Paylaşımlı ekonomi her geçen gün gelişmekte ve yeni girişim alanlarının çıkmasına olanak sağlamakta. Airbnb, Uber, Blablacar gibi başarılı örnekler hayatımızın bir parçası olmaya başladı. Yeni örnekleri de yavaş yavaş karşımıza çıkıyor.
İzmir’e gidiyorum gelirken ne getireyim? Londra’dan bir şey istiyor musun? İş için Bursa’ya gidiyorum var mı bir isteğin? Berlin’e akrabalarımı ziyarete gidiyorum, ne istersin? Gibi soruları hepimiz sormuşuzdur.
Seyahat ettiğimizde, ister tatil ister iş için olsun, mutlaka yakınlarımıza, etrafımıza istediği bir şey olup olmadığını sorarız ve genelde istekler o kadar çok olur ki bavullara sığmaz insan kendini noel baba gibi hisseder. Bazen de istediğimiz bir şey olsa da sorulduğu anda aklımıza gelmez, neyse bir dahaki sefere biri gittiğinde isterim deriz. Bir dahaki sefer altı ay sonra da olabilir, bir yıl da.

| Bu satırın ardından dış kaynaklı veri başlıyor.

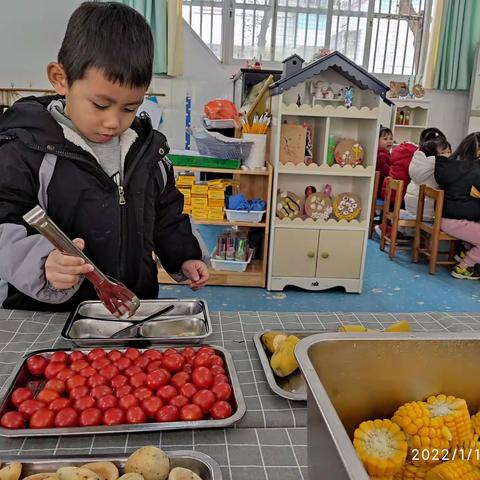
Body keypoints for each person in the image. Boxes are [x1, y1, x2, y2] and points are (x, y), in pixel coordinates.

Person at [0, 2, 209, 311]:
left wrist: (186, 255)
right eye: (100, 105)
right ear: (60, 78)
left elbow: (166, 215)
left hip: (130, 311)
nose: (114, 121)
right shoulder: (25, 149)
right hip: (47, 316)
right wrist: (42, 263)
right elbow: (5, 222)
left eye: (130, 108)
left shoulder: (148, 154)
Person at [435, 132, 480, 280]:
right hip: (457, 221)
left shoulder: (451, 166)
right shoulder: (474, 170)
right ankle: (465, 266)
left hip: (446, 218)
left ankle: (465, 253)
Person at [381, 127, 446, 203]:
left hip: (391, 193)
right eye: (443, 152)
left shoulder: (401, 150)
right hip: (402, 198)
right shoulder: (418, 158)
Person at [404, 137, 452, 220]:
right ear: (432, 154)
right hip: (427, 209)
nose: (448, 155)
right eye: (443, 152)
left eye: (449, 152)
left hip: (411, 204)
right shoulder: (437, 165)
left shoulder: (418, 163)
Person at [376, 127, 393, 197]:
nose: (389, 141)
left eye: (391, 139)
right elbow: (386, 172)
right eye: (385, 139)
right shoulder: (381, 155)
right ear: (377, 140)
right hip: (381, 189)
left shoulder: (386, 153)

Özellikle yurtdışında yaşayanlar iyi bilirler, gidilen her yerden aileye arkadaşlara mutlaka bir şeyler getirilir. Çok seyahat edenler de zaten bir şekilde çantalarında hep birilerine bir şeyler taşırlar. Ancak bunların hepsinde eksik olan şey, sürekliliğin olmamasıdır; tabii bir de tanıdığımız insanlara kendi çevremize bağlı kalırız. Bazen çok istediğimiz bir şey olsa da geçen sefer sormuştum şimdi ayıp olmasın der aynı kişiden bir şeyler istemeye çekiniriz.
Picktup, çok seyahat eden, yurtdışında okuyan/yaşayan veya tatil yapan insanlarla; bir yerlerden bir şeyler getirtmek isteyen insanları birbirine bağlayan bir sistem.
Diyelim ki Amerika’ya gittiniz, Picktup üzerinden teklif geldi ve sizden Iphone istedi. Hem telefonu isteyen kişiye getirip hemde para kazanabilirsiniz. Bu platforma www.picktup.com adresinden ulaşabilirsiniz.
Yani bu demek oluyor ki artık bir yerlerden bir şey getirtmek için akrabalarımızın arkadaşlarımızın bir yerlere gitmesini beklemek zorunda değiliz. Her an her yerde birileri nasılsa seyahat ediyor, neden onlardan istemeyelim?
Sizin de bavulunuzda Picktup için yer var mı?